### DATASET EXTRACT

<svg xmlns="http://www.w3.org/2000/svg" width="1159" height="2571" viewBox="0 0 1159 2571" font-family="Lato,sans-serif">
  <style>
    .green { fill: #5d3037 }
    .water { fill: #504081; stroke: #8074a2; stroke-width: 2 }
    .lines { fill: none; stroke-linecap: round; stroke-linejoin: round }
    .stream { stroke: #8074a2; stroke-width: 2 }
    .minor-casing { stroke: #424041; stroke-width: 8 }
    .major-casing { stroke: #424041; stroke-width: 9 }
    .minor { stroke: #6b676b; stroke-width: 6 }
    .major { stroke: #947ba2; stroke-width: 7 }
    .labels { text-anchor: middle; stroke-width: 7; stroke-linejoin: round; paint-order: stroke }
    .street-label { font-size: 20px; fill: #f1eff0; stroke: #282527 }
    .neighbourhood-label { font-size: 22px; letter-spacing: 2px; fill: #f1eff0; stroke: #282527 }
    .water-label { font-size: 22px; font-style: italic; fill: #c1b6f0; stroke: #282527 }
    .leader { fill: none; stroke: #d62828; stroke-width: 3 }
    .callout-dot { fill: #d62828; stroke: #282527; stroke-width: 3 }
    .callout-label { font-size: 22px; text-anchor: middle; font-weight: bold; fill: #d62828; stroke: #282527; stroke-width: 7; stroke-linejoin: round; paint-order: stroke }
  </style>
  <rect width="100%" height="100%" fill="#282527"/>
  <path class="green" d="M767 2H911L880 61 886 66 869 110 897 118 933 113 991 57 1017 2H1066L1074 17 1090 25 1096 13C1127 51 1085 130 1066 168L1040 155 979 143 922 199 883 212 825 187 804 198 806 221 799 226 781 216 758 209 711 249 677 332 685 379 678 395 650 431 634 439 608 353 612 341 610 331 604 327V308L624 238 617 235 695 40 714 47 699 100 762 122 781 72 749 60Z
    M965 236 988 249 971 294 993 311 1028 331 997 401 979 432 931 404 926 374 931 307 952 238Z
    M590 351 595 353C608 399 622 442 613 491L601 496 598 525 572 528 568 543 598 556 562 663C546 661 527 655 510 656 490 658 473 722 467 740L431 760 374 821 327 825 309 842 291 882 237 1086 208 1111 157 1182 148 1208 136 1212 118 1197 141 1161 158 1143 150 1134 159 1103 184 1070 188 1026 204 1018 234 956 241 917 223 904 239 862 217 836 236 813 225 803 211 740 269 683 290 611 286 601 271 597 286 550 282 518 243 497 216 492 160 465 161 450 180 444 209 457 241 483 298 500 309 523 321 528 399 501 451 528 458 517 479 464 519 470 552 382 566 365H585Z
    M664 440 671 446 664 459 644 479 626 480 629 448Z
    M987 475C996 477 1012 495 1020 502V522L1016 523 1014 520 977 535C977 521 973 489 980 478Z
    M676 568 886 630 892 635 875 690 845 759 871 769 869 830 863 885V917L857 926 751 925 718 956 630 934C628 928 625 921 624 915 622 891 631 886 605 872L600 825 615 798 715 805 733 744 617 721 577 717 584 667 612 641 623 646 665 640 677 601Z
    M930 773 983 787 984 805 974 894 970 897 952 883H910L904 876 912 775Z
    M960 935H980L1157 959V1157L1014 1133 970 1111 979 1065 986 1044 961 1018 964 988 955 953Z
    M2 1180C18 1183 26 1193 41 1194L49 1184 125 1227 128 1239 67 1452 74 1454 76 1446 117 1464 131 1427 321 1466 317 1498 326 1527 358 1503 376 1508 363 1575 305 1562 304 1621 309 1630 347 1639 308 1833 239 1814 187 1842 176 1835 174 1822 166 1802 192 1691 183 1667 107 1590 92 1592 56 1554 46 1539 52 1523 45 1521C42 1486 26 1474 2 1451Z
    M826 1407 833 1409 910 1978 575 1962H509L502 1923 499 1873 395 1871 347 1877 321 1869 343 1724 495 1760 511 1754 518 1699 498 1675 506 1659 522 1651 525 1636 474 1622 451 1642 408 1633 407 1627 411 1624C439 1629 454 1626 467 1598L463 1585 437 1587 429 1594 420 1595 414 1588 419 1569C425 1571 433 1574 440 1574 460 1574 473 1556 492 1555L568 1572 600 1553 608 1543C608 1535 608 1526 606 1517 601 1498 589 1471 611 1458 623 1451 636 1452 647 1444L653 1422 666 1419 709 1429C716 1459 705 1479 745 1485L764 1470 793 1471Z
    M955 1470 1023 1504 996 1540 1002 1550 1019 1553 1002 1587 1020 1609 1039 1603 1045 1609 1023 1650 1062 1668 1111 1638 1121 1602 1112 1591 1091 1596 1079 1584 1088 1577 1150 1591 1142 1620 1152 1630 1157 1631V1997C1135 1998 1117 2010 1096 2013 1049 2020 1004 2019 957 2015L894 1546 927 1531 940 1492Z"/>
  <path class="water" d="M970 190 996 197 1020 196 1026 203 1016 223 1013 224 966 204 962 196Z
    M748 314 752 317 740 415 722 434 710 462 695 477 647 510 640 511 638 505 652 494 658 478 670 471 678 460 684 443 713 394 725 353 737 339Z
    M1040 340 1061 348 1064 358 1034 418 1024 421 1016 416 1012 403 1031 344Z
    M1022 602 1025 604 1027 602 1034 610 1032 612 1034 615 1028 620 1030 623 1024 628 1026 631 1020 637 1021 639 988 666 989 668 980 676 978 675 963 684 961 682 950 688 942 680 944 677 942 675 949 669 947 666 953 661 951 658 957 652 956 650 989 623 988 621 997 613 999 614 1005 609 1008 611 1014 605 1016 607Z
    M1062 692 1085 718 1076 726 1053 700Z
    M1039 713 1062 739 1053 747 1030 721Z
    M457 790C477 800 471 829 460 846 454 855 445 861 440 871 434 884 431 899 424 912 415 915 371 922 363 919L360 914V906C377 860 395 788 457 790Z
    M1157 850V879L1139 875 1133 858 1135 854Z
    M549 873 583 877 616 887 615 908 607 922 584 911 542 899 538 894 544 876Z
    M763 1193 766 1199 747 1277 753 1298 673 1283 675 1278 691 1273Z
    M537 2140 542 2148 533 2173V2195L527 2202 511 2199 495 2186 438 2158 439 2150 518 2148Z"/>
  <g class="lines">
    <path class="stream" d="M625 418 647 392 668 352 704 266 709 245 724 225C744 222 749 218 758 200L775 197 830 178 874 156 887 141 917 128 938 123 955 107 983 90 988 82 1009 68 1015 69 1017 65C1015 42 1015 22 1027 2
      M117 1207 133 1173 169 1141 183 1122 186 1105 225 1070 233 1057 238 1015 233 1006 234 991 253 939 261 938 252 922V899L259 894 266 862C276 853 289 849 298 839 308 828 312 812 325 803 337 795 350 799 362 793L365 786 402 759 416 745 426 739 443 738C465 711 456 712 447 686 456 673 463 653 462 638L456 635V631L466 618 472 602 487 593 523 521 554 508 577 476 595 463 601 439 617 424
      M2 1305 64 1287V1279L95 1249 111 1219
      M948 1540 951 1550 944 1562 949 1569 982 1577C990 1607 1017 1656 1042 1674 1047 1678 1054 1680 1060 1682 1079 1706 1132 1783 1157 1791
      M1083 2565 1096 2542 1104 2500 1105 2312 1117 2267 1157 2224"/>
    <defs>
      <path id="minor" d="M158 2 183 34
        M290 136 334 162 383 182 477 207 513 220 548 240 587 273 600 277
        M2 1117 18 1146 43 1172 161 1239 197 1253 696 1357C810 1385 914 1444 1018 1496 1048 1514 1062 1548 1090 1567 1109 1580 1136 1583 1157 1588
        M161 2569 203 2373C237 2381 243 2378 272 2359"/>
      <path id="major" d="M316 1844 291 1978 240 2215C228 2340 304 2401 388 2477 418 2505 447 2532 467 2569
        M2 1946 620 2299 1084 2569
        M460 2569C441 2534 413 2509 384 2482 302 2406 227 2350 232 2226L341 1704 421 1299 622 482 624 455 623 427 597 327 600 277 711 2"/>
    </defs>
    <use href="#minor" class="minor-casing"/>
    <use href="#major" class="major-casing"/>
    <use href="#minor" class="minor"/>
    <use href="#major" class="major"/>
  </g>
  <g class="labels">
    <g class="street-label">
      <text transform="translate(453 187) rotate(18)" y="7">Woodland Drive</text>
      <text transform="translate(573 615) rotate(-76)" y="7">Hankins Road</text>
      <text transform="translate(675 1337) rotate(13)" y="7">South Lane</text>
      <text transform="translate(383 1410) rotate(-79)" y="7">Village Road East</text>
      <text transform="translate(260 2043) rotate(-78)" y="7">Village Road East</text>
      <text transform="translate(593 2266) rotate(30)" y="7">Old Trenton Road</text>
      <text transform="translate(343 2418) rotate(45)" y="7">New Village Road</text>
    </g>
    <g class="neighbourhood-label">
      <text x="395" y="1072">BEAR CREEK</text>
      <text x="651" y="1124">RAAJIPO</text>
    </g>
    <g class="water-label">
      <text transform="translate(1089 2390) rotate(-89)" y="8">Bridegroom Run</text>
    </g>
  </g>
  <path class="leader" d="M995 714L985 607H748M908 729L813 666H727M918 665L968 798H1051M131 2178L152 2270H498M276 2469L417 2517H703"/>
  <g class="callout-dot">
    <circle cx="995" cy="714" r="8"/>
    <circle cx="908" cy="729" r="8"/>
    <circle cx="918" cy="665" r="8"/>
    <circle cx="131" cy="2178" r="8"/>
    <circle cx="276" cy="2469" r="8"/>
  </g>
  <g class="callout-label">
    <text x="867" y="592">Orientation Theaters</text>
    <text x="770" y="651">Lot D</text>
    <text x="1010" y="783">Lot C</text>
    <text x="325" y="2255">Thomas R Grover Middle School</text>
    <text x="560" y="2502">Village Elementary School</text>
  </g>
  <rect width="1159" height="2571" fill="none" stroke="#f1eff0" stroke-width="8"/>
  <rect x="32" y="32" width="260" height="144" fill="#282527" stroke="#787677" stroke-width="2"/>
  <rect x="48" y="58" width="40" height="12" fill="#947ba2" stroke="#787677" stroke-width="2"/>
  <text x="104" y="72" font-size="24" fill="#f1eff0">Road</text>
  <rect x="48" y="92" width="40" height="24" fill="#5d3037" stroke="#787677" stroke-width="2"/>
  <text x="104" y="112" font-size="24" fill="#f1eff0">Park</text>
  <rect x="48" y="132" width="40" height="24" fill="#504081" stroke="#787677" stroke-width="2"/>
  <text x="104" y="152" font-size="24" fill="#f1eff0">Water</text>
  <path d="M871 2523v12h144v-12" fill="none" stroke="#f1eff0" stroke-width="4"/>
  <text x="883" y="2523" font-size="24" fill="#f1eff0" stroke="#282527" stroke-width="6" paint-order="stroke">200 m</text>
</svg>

### TO DO
Above is a listing; print exactly its lines from the one with "#424041; stroke-width: 8" through the one with "middle; stroke-width: 7;", and no other lines.

### RESULT OF THE EXERCISE
    .minor-casing { stroke: #424041; stroke-width: 8 }
    .major-casing { stroke: #424041; stroke-width: 9 }
    .minor { stroke: #6b676b; stroke-width: 6 }
    .major { stroke: #947ba2; stroke-width: 7 }
    .labels { text-anchor: middle; stroke-width: 7; stroke-linejoin: round; paint-order: stroke }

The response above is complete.